■ **WORK INSTRUCTION**: Which lines below contain the word "Right"? Copy each one.

■ **DATA EXTRACT**:
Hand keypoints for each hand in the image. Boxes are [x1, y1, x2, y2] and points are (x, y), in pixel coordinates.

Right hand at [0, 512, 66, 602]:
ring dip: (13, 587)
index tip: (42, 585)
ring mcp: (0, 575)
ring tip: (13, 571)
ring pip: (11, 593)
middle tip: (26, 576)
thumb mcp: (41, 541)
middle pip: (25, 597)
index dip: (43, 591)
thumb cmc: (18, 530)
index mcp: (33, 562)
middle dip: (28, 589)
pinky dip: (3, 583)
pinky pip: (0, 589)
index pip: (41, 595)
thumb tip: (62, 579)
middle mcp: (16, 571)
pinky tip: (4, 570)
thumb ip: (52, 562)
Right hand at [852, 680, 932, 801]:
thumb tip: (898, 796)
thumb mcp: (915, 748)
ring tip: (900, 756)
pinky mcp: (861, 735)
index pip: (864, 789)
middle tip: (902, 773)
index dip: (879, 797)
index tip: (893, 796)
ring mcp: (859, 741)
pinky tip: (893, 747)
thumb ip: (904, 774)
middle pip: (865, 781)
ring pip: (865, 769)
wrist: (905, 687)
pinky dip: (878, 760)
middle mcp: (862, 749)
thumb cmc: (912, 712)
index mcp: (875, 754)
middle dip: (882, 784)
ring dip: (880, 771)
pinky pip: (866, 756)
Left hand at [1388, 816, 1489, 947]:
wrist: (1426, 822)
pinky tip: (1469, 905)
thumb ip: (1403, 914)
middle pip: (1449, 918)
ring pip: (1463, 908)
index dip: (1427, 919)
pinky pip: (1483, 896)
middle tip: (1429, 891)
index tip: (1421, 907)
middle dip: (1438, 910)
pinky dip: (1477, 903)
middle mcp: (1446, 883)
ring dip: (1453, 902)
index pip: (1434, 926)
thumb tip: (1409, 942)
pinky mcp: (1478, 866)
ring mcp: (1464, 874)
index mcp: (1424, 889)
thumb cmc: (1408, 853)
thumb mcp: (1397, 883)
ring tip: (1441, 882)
* * *
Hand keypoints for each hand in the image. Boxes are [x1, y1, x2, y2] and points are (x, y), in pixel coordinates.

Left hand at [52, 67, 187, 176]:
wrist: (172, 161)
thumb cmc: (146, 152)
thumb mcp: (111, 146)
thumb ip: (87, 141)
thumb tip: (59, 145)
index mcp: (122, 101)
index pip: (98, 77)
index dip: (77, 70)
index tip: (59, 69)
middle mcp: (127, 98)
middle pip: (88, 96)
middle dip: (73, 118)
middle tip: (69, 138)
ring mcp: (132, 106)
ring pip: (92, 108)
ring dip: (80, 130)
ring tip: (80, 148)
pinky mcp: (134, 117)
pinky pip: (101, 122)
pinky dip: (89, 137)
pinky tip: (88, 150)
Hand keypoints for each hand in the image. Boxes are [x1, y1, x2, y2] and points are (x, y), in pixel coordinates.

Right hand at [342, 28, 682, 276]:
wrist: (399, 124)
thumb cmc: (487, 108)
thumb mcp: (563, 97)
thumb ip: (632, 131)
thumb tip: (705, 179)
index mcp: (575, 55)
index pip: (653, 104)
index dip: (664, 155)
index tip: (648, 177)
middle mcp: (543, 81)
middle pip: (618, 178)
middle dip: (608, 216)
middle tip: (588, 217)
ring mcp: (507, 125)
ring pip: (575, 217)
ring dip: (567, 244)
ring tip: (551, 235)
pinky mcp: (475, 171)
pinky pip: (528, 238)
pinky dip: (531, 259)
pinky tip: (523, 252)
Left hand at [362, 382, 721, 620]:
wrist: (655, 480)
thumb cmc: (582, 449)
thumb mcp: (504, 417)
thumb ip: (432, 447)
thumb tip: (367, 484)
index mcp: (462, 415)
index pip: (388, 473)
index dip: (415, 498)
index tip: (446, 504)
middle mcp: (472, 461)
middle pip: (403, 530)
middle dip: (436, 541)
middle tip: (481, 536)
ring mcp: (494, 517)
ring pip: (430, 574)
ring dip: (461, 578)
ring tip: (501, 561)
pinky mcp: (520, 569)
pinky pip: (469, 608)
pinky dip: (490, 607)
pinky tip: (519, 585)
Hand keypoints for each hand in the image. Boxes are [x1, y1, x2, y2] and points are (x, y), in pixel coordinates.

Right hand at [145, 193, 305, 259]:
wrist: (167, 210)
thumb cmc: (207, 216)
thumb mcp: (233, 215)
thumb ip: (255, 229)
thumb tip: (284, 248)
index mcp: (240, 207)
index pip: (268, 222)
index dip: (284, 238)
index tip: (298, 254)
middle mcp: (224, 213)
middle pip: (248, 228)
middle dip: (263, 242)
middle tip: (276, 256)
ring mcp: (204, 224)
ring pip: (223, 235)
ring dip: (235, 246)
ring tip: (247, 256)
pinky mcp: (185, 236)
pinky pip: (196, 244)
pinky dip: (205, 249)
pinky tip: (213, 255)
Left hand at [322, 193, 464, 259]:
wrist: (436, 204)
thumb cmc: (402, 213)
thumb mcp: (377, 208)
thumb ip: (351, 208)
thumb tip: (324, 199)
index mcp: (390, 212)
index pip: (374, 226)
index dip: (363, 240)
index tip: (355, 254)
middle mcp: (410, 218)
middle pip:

■ **WRITTEN ANSWER**:
Right hand at [0, 512, 66, 602]:
Right hand at [852, 680, 932, 801]:
Right hand at [342, 28, 682, 276]:
Right hand at [145, 193, 305, 259]:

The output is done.